Принц Брауншвейгский Антон Ульрих безучастно смотрел в окно. Распутица, в этой стране всегда распутица и грязь непролазная. Он-то еще до отъезда из Рижской крепости знал, что никакой Европы никому из них более никогда не видать. Да и забыли, поди, в Европах о сверженном семействе тотчас же… Следует учиться жить изгнанником, ибо счастье уже в том, чтобы жить.

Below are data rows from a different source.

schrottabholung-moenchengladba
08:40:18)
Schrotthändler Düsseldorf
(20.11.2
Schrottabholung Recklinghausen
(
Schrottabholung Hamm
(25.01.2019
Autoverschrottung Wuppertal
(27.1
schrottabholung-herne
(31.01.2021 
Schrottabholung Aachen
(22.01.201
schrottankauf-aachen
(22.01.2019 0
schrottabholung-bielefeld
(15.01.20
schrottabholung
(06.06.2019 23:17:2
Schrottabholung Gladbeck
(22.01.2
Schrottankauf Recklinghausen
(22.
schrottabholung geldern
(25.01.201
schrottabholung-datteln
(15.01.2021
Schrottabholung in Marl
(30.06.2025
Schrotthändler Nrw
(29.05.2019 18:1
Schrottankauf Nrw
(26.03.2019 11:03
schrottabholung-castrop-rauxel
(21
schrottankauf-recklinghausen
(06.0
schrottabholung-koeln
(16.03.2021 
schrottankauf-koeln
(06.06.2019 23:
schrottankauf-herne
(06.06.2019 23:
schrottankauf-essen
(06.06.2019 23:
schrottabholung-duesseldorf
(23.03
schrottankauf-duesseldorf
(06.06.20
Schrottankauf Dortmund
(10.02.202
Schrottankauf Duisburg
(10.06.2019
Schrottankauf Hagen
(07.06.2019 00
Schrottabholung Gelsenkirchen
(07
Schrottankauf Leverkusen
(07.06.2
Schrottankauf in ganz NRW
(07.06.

– Антон, да ответь мне, что происходит?!
– Пров сказывал, что Корф привез из столицы новое распоряжение – мы будем жить в Соловецком монастыре.
Анна ахнула – даже до заоблачных дворцовых высот доходили слухи о Соловках. Страшные слухи…
– За что нас так? Да как она…
– Анна, господи, успокойся. Уж второй год ты все причитаешь да приговариваешь… Что «она»– то? Елизавета? Анну Иоанновну, дурищу, во всем вини!
– Как ты можешь, о покойной…
– Да нам-то что с того, что упокоилась твоя тетушка давным-давно? Жизнь и твою и мою она испортила, причем, душенька, испортила, как только меня в Россию пригласили в женихи наниматься.
– «Наниматься»? Да как твой язык поганый поворачивается? Вот ежели б я тебе тогда отставку-то дала, то-то ты бы радовался!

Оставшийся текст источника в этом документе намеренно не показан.